-- SUPPLIED TEXT --
Whether you’re just entering the self-storage industry or are an existing owner or investor looking to expand your portfolio, a successful development takes a lot of homework. It begins with choosing the right market and the right location within that market. Not every site is viable, and you should know what to look for and, more important, what conditions to avoid. If you examine the following factors and discover that the project won’t provide the return on investment you require, you must be willing to walk away.

Location Characteristics

There are many aspects to finding the ideal parcel for a self-storage development, but location is obviously critical, from several angles. Consider the following:

Market type. Are you looking in a primary, secondary or tertiary market? In recent years, a lot of people have moved out of cities in search of a better quality of life. This means there could be increased demand for self-storage in smaller markets.

Zoning. This is critical. Is the property currently zoned for self-storage, or will you need to request a change? Will you need a conditional or special-use permit? Research the municipality and its requirements. Sometimes, local restrictions can make it impossible for a project to pencil out.

-- DIRECTIONS --
[1] Update the stretch of the self-storage passage from "Zoning. This is" through "to pencil out.", changing "municipality" to "city".
[2] Turn the paragraph of the self-storage passage that begins "Market type." into a short bulleted list that keeps its main facts.
[3] According to the self-storage passage, what must you be willing to do if the project won't provide the return on investment you require?
You won't need the records for any of this work.

Raw records:
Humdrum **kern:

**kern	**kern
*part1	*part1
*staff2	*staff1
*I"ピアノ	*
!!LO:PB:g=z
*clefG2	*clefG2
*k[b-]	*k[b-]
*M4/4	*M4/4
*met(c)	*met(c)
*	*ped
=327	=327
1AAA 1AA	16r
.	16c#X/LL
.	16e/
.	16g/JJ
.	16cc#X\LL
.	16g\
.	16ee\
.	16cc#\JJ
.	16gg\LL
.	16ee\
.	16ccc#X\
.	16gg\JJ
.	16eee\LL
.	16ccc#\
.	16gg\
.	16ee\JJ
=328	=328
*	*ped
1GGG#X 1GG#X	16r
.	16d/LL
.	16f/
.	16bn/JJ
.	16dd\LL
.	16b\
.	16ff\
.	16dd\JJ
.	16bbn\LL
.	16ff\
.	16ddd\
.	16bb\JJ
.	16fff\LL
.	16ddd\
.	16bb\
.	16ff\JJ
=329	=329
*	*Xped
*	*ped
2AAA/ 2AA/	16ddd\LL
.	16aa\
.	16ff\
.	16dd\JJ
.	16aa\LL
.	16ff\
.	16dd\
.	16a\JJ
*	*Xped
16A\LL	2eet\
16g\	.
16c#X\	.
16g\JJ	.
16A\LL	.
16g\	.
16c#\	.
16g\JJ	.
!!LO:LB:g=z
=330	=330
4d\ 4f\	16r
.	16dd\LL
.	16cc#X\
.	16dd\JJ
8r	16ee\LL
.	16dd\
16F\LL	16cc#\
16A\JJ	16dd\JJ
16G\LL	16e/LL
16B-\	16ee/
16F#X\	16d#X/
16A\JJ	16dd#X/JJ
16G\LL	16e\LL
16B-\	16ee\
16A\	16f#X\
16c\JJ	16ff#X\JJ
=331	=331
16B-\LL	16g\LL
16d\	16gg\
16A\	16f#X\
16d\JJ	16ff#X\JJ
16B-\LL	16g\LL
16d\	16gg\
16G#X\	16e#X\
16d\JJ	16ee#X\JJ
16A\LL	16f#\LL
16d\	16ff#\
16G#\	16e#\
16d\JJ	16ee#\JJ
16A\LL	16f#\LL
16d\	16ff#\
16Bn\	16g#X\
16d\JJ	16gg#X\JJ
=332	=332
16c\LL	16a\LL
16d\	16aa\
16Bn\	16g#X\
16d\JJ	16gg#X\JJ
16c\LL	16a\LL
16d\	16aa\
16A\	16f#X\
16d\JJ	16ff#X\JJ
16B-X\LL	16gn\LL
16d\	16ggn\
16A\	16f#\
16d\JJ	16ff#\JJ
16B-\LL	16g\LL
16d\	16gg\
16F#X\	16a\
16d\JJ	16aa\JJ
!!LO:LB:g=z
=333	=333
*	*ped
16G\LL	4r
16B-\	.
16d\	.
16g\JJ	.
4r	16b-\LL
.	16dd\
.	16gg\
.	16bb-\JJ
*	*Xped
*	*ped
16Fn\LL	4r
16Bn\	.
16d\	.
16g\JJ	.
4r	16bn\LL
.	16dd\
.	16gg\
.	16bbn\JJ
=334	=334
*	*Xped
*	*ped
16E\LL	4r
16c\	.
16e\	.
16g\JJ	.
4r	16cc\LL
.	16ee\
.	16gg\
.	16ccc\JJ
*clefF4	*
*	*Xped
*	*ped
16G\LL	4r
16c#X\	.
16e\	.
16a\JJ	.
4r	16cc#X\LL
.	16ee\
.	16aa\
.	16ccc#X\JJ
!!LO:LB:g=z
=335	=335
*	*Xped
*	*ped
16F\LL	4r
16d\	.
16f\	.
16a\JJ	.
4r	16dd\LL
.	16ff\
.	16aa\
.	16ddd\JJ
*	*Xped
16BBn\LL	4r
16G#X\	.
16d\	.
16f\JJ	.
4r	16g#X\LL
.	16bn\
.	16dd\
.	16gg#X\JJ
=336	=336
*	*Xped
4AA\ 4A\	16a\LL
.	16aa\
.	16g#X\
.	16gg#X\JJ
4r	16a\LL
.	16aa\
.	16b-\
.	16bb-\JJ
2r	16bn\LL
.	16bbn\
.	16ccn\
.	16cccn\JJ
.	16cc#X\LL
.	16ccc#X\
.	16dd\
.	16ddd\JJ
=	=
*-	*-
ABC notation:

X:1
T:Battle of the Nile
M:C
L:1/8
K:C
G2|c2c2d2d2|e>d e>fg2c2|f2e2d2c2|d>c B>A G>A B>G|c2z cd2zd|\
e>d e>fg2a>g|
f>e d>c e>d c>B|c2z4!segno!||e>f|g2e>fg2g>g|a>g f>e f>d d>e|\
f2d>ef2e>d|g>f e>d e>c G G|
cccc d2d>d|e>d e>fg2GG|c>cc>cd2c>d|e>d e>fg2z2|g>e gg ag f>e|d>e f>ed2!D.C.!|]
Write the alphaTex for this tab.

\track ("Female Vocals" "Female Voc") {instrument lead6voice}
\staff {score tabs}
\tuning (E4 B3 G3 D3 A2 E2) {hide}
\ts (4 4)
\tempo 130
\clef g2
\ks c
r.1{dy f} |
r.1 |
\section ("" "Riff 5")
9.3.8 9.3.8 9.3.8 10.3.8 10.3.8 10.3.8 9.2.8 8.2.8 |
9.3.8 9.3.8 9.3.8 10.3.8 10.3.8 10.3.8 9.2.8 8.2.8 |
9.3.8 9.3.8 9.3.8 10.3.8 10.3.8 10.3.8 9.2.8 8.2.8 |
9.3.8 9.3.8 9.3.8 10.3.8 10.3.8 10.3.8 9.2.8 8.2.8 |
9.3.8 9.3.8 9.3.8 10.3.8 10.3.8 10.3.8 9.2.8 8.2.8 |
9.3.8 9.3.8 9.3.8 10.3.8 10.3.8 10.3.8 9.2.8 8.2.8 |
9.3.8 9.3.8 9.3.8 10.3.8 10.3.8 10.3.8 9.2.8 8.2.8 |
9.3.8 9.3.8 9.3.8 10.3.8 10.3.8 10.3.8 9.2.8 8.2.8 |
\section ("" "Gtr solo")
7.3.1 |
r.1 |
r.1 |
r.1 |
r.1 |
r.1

-- RESPONSES PER TASK --
[1]
Zoning. This is critical. Is the property currently zoned for self-storage, or will you need to request a change? Will you need a conditional or special-use permit? Research the city and its requirements. Sometimes, local restrictions can make it impossible for a project to pencil out.

[2]
- Decide whether you are looking in a primary, secondary or tertiary market.
- In recent years, many people have left cities in search of a better quality of life.
- As a result, demand for self-storage could rise in smaller markets.

[3] Walk away.